Les techniques de capture et stockage du carbone (« CCS » en anglais) servent actuellement principalement à capter le CO2 sur des centrales de production d'électricité qui utilisent des énergies fossiles ou sur des sites industriels : sidérurgie, cimenterie, raffinage, chimie, pétrochimie...

Le CO2 peut ensuite être transporté et réinjecté dans des réservoirs géologiques hermétiques - par exemple d'anciens champs pétroliers - pour y être stocké définitivement. Dans certains cas, il peut aussi être réutilisé (on parle alors de « CCUS »).

Le procédé n'est pas nouveau : un premier site a démarré au début des années 1970 au Texas. Mais malgré l'intérêt pour cette technologie, il n'existe aujourd'hui qu'une vingtaine de sites à travers le monde, selon le Global CSS Institute.
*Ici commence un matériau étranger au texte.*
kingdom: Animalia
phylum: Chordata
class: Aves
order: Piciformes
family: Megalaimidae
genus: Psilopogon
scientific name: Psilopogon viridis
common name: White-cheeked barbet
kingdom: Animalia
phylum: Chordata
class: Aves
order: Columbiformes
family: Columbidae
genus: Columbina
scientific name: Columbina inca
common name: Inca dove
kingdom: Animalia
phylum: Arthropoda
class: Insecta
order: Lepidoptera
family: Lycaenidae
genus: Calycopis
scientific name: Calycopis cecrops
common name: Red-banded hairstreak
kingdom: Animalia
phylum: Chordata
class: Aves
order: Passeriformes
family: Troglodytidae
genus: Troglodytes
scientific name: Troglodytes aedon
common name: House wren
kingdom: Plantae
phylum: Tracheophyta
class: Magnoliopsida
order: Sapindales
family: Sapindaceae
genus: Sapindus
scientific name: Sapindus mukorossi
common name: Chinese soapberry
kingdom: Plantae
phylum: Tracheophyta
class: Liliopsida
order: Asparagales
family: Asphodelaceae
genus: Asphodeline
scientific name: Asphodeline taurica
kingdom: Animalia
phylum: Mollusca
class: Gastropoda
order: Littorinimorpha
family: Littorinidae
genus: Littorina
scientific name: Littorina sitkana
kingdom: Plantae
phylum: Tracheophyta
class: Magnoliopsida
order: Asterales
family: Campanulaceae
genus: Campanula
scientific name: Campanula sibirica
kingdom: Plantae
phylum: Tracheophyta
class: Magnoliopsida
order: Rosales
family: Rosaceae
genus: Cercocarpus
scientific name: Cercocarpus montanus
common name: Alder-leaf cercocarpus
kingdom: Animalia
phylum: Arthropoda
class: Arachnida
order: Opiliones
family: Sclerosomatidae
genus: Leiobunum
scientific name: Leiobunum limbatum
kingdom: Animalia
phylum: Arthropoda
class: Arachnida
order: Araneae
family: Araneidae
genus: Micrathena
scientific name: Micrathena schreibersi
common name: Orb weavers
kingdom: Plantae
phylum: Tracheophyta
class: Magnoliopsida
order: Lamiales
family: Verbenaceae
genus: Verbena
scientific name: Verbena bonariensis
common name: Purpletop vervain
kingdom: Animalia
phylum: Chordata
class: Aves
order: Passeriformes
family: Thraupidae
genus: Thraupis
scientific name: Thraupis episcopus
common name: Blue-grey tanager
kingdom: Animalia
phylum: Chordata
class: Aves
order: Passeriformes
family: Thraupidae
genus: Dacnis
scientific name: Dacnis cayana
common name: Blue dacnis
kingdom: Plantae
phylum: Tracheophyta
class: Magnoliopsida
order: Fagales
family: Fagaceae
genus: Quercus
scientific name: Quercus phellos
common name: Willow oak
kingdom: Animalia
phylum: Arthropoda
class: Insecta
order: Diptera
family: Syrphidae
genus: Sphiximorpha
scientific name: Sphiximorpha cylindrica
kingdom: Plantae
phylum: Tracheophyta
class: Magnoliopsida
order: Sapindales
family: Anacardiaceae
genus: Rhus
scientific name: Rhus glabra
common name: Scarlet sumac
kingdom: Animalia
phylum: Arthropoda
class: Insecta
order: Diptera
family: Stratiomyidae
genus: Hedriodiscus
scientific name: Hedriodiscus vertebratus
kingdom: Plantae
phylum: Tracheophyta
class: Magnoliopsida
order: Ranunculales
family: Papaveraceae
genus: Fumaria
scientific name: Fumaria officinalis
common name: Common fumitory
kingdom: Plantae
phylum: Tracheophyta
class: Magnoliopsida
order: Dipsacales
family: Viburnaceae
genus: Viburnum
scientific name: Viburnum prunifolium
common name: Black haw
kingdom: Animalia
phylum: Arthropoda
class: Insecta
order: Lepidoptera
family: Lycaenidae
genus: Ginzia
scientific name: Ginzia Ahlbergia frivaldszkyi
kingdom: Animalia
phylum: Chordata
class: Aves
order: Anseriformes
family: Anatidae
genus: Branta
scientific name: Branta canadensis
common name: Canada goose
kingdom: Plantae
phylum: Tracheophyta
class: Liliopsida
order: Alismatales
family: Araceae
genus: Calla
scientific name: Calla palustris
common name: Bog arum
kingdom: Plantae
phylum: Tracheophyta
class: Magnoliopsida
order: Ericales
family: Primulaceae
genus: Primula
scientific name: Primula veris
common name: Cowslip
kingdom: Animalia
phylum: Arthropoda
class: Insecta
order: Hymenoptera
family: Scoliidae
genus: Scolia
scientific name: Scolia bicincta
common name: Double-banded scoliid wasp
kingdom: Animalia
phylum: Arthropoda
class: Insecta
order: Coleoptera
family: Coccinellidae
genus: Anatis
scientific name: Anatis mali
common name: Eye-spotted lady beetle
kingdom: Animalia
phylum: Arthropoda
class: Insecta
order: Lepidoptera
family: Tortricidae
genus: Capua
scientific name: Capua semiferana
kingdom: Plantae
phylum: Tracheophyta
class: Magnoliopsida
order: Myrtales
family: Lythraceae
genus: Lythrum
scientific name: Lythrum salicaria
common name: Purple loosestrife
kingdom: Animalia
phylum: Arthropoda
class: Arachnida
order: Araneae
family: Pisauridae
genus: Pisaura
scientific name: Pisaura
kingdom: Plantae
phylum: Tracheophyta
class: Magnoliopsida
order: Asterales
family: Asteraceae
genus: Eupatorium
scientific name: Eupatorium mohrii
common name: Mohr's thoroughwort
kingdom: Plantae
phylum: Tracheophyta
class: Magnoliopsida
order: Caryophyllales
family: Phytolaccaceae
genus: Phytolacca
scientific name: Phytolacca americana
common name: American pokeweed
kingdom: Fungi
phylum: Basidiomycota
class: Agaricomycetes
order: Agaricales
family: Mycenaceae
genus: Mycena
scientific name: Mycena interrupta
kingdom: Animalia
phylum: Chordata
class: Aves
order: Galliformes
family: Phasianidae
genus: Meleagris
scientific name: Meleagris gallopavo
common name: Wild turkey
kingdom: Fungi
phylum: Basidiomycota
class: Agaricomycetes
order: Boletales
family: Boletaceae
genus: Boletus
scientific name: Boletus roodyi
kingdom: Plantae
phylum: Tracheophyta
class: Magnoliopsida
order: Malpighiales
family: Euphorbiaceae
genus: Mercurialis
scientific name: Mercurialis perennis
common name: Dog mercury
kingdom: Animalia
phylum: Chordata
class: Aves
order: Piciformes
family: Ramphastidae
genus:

L'Agence internationale de l'énergie (AIE) y voit pourtant un potentiel énorme et une technologie "critique" pour atteindre les objectifs de neutralité carbone destinés à lutter contre le réchauffement planétaire. "Après des années de progrès lent, de nouvelles incitations à l'investissement et les objectifs climatiques renforcés sont en train de redonner de l'élan au CCUS", estime-t-elle.

Elle a décompté plus d'une trentaine de projets ces trois dernières années, ce qui reste toutefois peu significatif. Pour l'AIE, le CCUS répond en particulier au défi des industries lourdes difficiles à décarboner, comme la production de ciment.

Avantages

Les producteurs d'hydrocarbures y voient de leur côté un moyen de rendre plus vertueuse l'utilisation du gaz naturel pour produire de l'électricité ou de l'hydrogène. L'Oil and gas climate initiative (OGCI), qui regroupe des géants mondiaux du secteur, fait figurer le CCS parmi ses priorités.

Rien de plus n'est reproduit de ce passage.